Einkommen und Privatkredit: Was Sie beachten sollten

Sie möchten einen Privatkredit beantragen? Dann kommt es vor allem auf Ihr Einkommen an. Mit unseren Tipps verbessern Sie Ihre Angebote und Zinsen.

Das Wichtigste in Kürze

  • Ihr Einkommen entscheidet über die Zinsen für Ihren Privatkredit. Je mehr Einkommen, desto besser. Geben Sie daher alle Einkünfte an, die Sie haben. 
  • Auch die Einkünfte einer zweiten Person aus Ehe oder Partnerschaft helfen dabei, den bestmöglichen Privatkredit zu bekommen. 
  • Als selbstständige Person sollten Sie am besten mindestens 2 Jahre im Geschäft sein, bevor Sie einen Privatkredit beantragen. 

 

Ihr Einkommen ist das wichtigste Kriterium für Ihren Privatkredit. Die Kreditgeber in der Schweiz erwarten ein monatliches Einkommen von mindestens 2500 Franken. Je höher Ihr Einkommen, desto geringer das Risiko für den Kreditgeber und umso besser Ihre Aussichten auf einen attraktiven Privatkredit. Geben Sie daher unbedingt immer alle Einkommensquellen an, die Sie haben (zum Beispiel auch Nebeneinkünfte). Dies verbessert Ihre Ausgangslage bei der Bonitätsprüfung durch den Kreditgeber.

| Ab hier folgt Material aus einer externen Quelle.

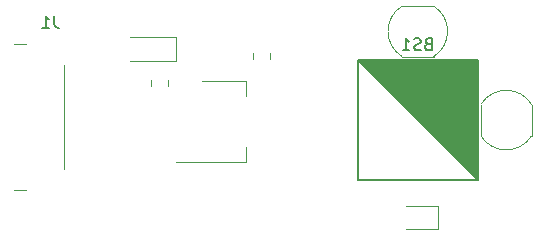
<source format=gbr>
G04 #@! TF.GenerationSoftware,KiCad,Pcbnew,5.0.2-bee76a0~70~ubuntu18.04.1*
G04 #@! TF.CreationDate,2020-06-29T01:54:23-07:00*
G04 #@! TF.ProjectId,qrng,71726e67-2e6b-4696-9361-645f70636258,1*
G04 #@! TF.SameCoordinates,Original*
G04 #@! TF.FileFunction,Legend,Bot*
G04 #@! TF.FilePolarity,Positive*
%FSLAX46Y46*%
G04 Gerber Fmt 4.6, Leading zero omitted, Abs format (unit mm)*
G04 Created by KiCad (PCBNEW 5.0.2-bee76a0~70~ubuntu18.04.1) date Mon 29 Jun 2020 01:54:23 AM MST*
%MOMM*%
%LPD*%
G01*
G04 APERTURE LIST*
%ADD10C,0.120000*%
%ADD11C,0.150000*%
G04 APERTURE END LIST*
D10*
G04 #@! TO.C,J1*
X123600000Y-106145000D02*
X122550000Y-106145000D01*
X123600000Y-93855000D02*
X122550000Y-93855000D01*
X126770000Y-95600000D02*
X126770000Y-104400000D01*
D11*
G04 #@! TO.C,BS1*
G36*
X161830000Y-95170000D02*
X151670000Y-95170000D01*
X161830000Y-105330000D01*
X161830000Y-95170000D01*
G37*
X161830000Y-95170000D02*
X151670000Y-95170000D01*
X161830000Y-105330000D01*
X161830000Y-95170000D01*
X151670000Y-95170000D02*
X161830000Y-105330000D01*
X151670000Y-95170000D02*
X151670000Y-105330000D01*
X161830000Y-95170000D02*
X151670000Y-95170000D01*
X161830000Y-105330000D02*
X161830000Y-95170000D01*
X151670000Y-105330000D02*
X161830000Y-105330000D01*
D10*
G04 #@! TO.C,D1*
X136310000Y-93240000D02*
X132410000Y-93240000D01*
X136310000Y-95240000D02*
X132410000Y-95240000D01*
X136310000Y-93240000D02*
X136310000Y-95240000D01*
G04 #@! TO.C,FB1*
X134190000Y-97388578D02*
X134190000Y-96871422D01*
X135610000Y-97388578D02*
X135610000Y-96871422D01*
G04 #@! TO.C,FB2*
X144220000Y-94588922D02*
X144220000Y-95106078D01*
X142800000Y-94588922D02*
X142800000Y-95106078D01*
G04 #@! TO.C,U1*
X136250000Y-103780000D02*
X142260000Y-103780000D01*
X138500000Y-96960000D02*
X142260000Y-96960000D01*
X142260000Y-103780000D02*
X142260000Y-102520000D01*
X142260000Y-96960000D02*
X142260000Y-98220000D01*
G04 #@! TO.C,R2*
X158128027Y-90617856D02*
G75*
G02X158100000Y-94900000I-1378027J-2132144D01*
G01*
X155424524Y-94884388D02*
G75*
G02X155450000Y-90600000I1325476J2134388D01*
G01*
X155450000Y-94900000D02*
X158100000Y-94900000D01*
X155450000Y-90600000D02*
X158100000Y-90600000D01*
G04 #@! TO.C,R3*
X166400000Y-98950000D02*
X166400000Y-101600000D01*
X162100000Y-98950000D02*
X162100000Y-101600000D01*
X162115612Y-98924524D02*
G75*
G02X166400000Y-98950000I2134388J-1325476D01*
G01*
X166382144Y-101628027D02*
G75*
G02X162100000Y-101600000I-2132144J1378027D01*
G01*
G04 #@! TO.C,D2*
X158435000Y-109460000D02*
X155750000Y-109460000D01*
X158435000Y-107540000D02*
X158435000Y-109460000D01*
X155750000Y-107540000D02*
X158435000Y-107540000D01*
G04 #@! TO.C,J1*
D11*
X125983333Y-91452380D02*
X125983333Y-92166666D01*
X126030952Y-92309523D01*
X126126190Y-92404761D01*
X126269047Y-92452380D01*
X126364285Y-92452380D01*
X124983333Y-92452380D02*
X125554761Y-92452380D01*
X125269047Y-92452380D02*
X125269047Y-91452380D01*
X125364285Y-91595238D01*
X125459523Y-91690476D01*
X125554761Y-91738095D01*
G04 #@! TO.C,BS1*
X157630952Y-93828571D02*
X157488095Y-93876190D01*
X157440476Y-93923809D01*
X157392857Y-94019047D01*
X157392857Y-94161904D01*
X157440476Y-94257142D01*
X157488095Y-94304761D01*
X157583333Y-94352380D01*
X157964285Y-94352380D01*
X157964285Y-93352380D01*
X157630952Y-93352380D01*
X157535714Y-93400000D01*
X157488095Y-93447619D01*
X157440476Y-93542857D01*
X157440476Y-93638095D01*
X157488095Y-93733333D01*
X157535714Y-93780952D01*
X157630952Y-93828571D01*
X157964285Y-93828571D01*
X157011904Y-94304761D02*
X156869047Y-94352380D01*
X156630952Y-94352380D01*
X156535714Y-94304761D01*
X156488095Y-94257142D01*
X156440476Y-94161904D01*
X156440476Y-94066666D01*
X156488095Y-93971428D01*
X156535714Y-93923809D01*
X156630952Y-93876190D01*
X156821428Y-93828571D01*
X156916666Y-93780952D01*
X156964285Y-93733333D01*
X157011904Y-93638095D01*
X157011904Y-93542857D01*
X156964285Y-93447619D01*
X156916666Y-93400000D01*
X156821428Y-93352380D01*
X156583333Y-93352380D01*
X156440476Y-93400000D01*
X155488095Y-94352380D02*
X156059523Y-94352380D01*
X155773809Y-94352380D02*
X155773809Y-93352380D01*
X155869047Y-93495238D01*
X155964285Y-93590476D01*
X156059523Y-93638095D01*
G04 #@! TD*
M02*

</source>
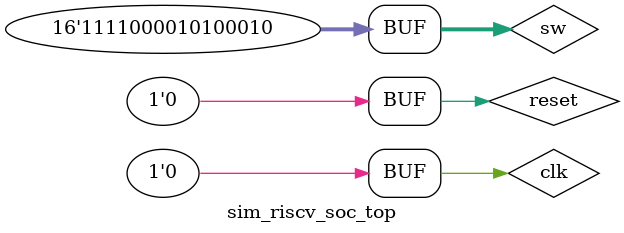
<source format=sv>
`timescale 1ps / 1ps


module sim_riscv_soc_top(

    );
    
    logic clk;
    logic[15:0] led;
    logic[15:0] sw;
    logic reset;
    
    riscv_soc_top impl_soc (
        .clk(clk),
        .led(led),
        .btnC(reset),
        .sw(sw)
    );
    
    initial begin
        sw = 16'hF0A2;
        reset = 1;
        clk = 1; #1; clk = 0; #1;
        clk = 1; #1; clk = 0; #1;
        reset = 0;
        repeat(500) begin
            clk = 1; #1; clk = 0; #1;
        end
    end
    
endmodule

</source>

Ausnahme ist Ihr Einkommen während der Probezeit. Da Ihr Arbeitsverhältnis dann kurzfristig aufgehoben werden kann, ist das Risiko für Kreditgeber entsprechend hoch, dass Lohnzahlungen ausbleiben und Sie den Kredit nicht zurückzahlen können. Beantragen Sie daher am besten keinen Kredit, solange Sie noch in der Probezeit sind oder Ihr Arbeitsverhältnis gerade gekündigt wurde. 

Für Eheleute und Paare

Bei der Bonitätsprüfung kann ein zweites Einkommen aus Ihrer Ehe oder eingetragenen Partnerschaft viel wert sein. Es ist nicht zwingend notwendig, dieses zweite Einkommen anzugeben. Aber hat Ihre Partnerin oder Ihr Partner ein regelmässiges Einkommen und keine Schulden, hilft Ihnen das beim Kreditantrag. Ihre Angebote und Zinsen werden besser, wenn Sie beide Personen und Einkommen im Antrag angeben. So können Sie auch einen höheren Kreditbetrag beantragen. Sprechen Sie mit Ihrem Partner oder Ihrer Partnerin über diese Möglichkeit. Für den Privatkredit haften anschliessend nur Sie als antragsstellende Person.

Für Selbstständige

Auch Selbständige können in der Schweiz einen Privatkredit erhalten. Als Selbständige gelten Personen mit Einzelfirma sowie Gesellschafter:innen einer AG oder GmbH. Die Kreditgeber sind bei der Vergabe allerdings sehr vorsichtig. Insbesondere, wenn Sie erst seit kurzem selbstständig sind, ist es für die Kreditgeber schwierig abzuschätzen, wie hoch Ihr monatlicher Verdienst ist. Als Faustregel gilt: Ihre Firma muss seit mindestens zwei Jahren im Geschäft sein, bevor Sie einen Kredit beantragen können.

Für das Einkommen im Kreditantrag benötigen Sie bei einer Einzelfirma die letzte definitive und detaillierte private Steuerveranlagung vom Steueramt. Bei einer AG oder GmbH werden die letzten drei Lohnabrechnungen und die dazugehörigen Kontoauszüge verlangt.

Für Pensionierte

Viele Kreditgeber gewähren Pensionierten keinen Kredit in der Schweiz. Denn die Leistungen aus der ersten Säule der AHV sind nicht pfändbar. Dieses Geld kann der Kreditgeber also nicht einziehen, wenn Kreditraten nicht bezahlt werden. Gleiches gilt für Personen, die Sozialhilfe oder Geld aus der Invalidenversicherung beziehen.